VANCOUVER, B.C. (CN) - Dozens of businesses claim that construction of Vancouver's Canada Line Rapid Transit, which will carry thousands of visitors from Vancouver airport to downtown during the 2010 Winter Olympics, is, ironically, driving them out of business.
The businesses say the "cut and cover" construction method used to build part of the line was needlessly disruptive, and that a "bored tunnel" would have "involved no disturbance to the surface of the Canada Line route between stations."
Defendants Canada Line Rapid Transit, the South Coast British Columbia Transportation Authority and Intransit BC used the less disruptive method to build half the line, but used the "cut and cover" method along the Cambie Street corridor, which snarled traffic as the entire street was excavated, leaving a massive trench for nearly a year.

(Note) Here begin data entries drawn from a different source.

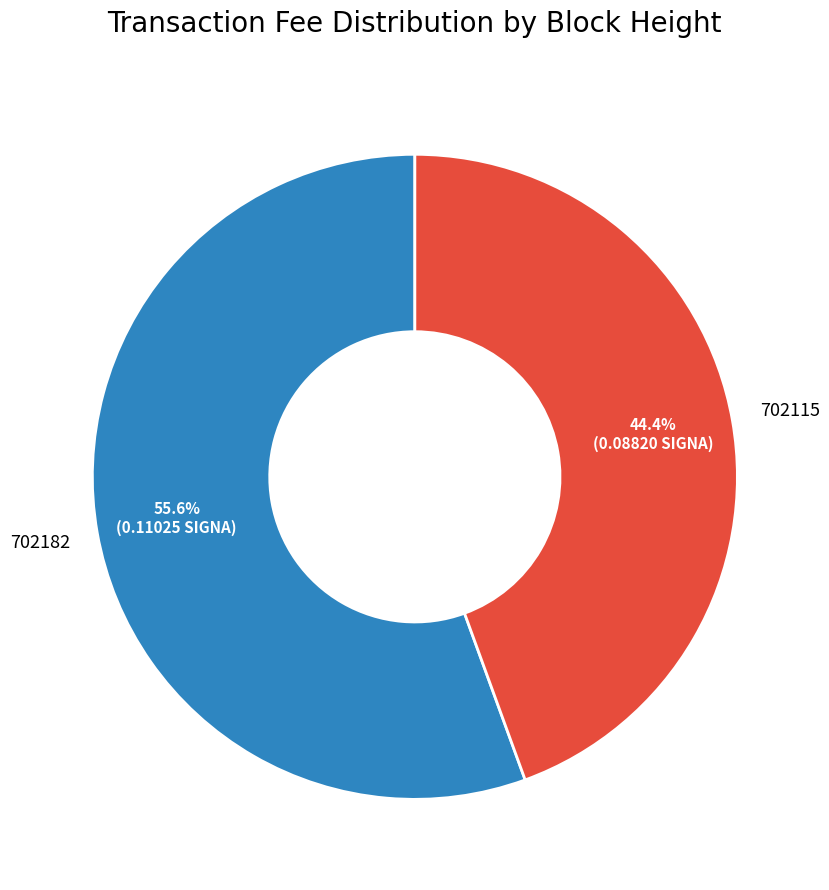

The 702115 slice represents 39% of the pie. True or false?

False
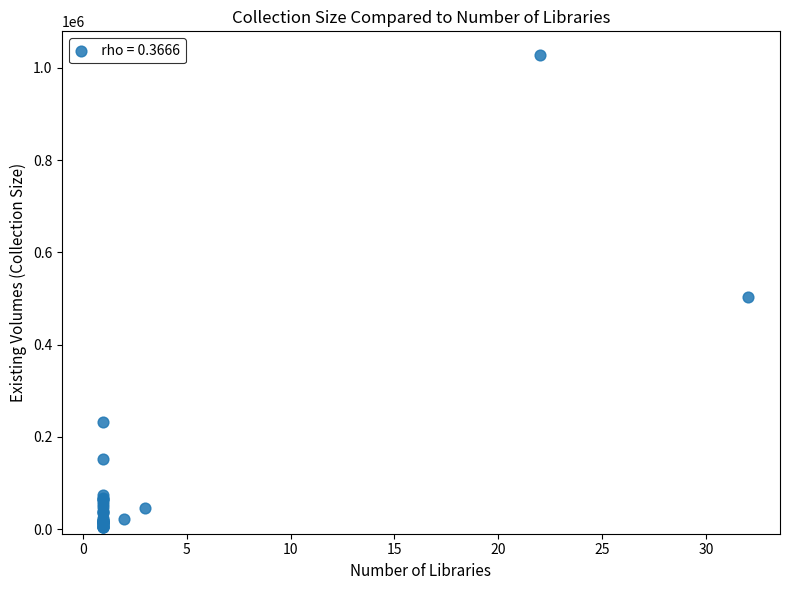

What Y value in the scatter plot is closest to 516052?

502545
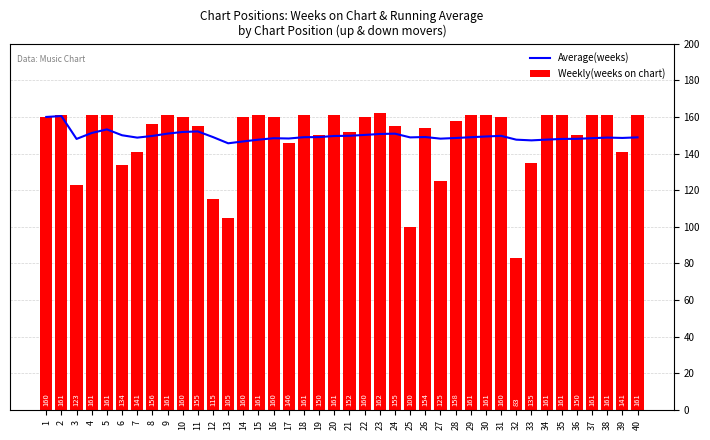

Reading left to right, list all the values displayed in this chart.

Average(weeks): 1=160.0	2=160.5	3=148.0	4=151.2	5=153.2	6=150.0	7=148.7	8=149.6	9=150.9	10=151.8	11=152.1	12=149.0	13=145.6	14=146.6	15=147.6	16=148.4	17=148.2	18=148.9	19=149.0	20=149.6	21=149.7	22=150.2	23=150.7	24=150.9	25=148.8	26=149.0	27=148.1	28=148.5	29=148.9	30=149.3	31=149.7	32=147.6	33=147.2	34=147.6	35=148.0	36=148.1	37=148.4	38=148.7	39=148.5	40=148.8
Weekly(weeks on chart): 1=160.0	2=161.0	3=123.0	4=161.0	5=161.0	6=134.0	7=141.0	8=156.0	9=161.0	10=160.0	11=155.0	12=115.0	13=105.0	14=160.0	15=161.0	16=160.0	17=146.0	18=161.0	19=150.0	20=161.0	21=152.0	22=160.0	23=162.0	24=155.0	25=100.0	26=154.0	27=125.0	28=158.0	29=161.0	30=161.0	31=160.0	32=83.0	33=135.0	34=161.0	35=161.0	36=150.0	37=161.0	38=161.0	39=141.0	40=161.0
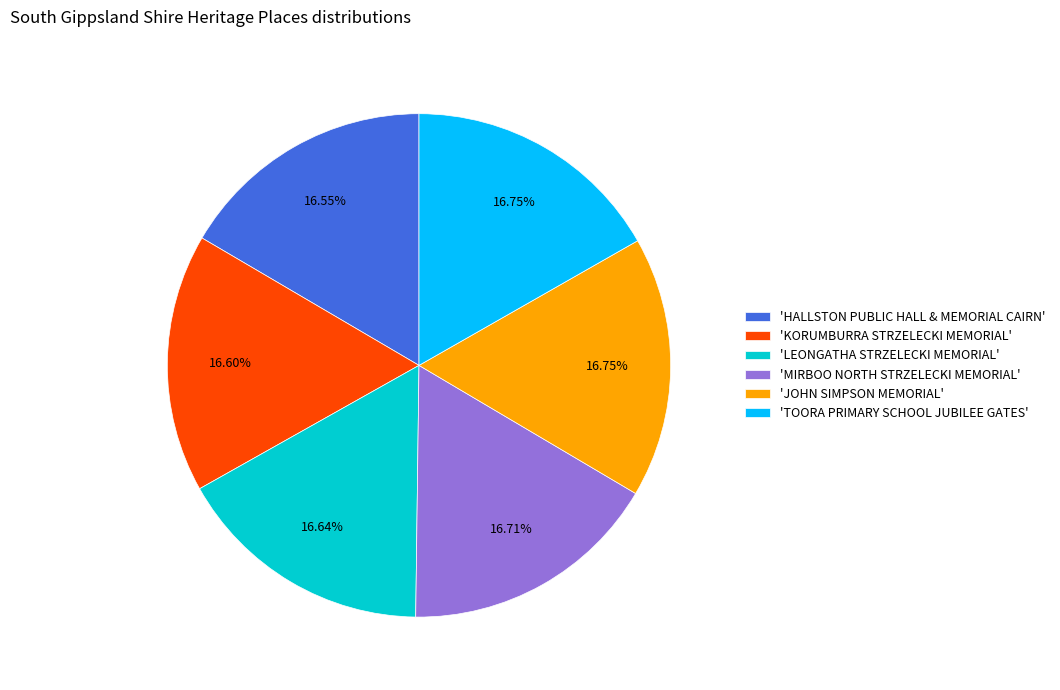

How many slices are in this pie chart?

6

The street closures "significantly impaired the ability of the public to conveniently access the plaintiffs' premises," according to the complaint in B.C. Supreme Court.
The businesses say the were either driven out of business or forced to move and, suffered lost revenue and profits while incurring increased costs to cope with the nuisance created by the line's construction.
A class action is pending against the defendants for similar allegations. The latest suit comes after a former Cambie Street merchant was awarded $600,000 in damages last May after she was forced to relocate her store during the construction project.
Plaintiffs are represented by A. Cameron Ward.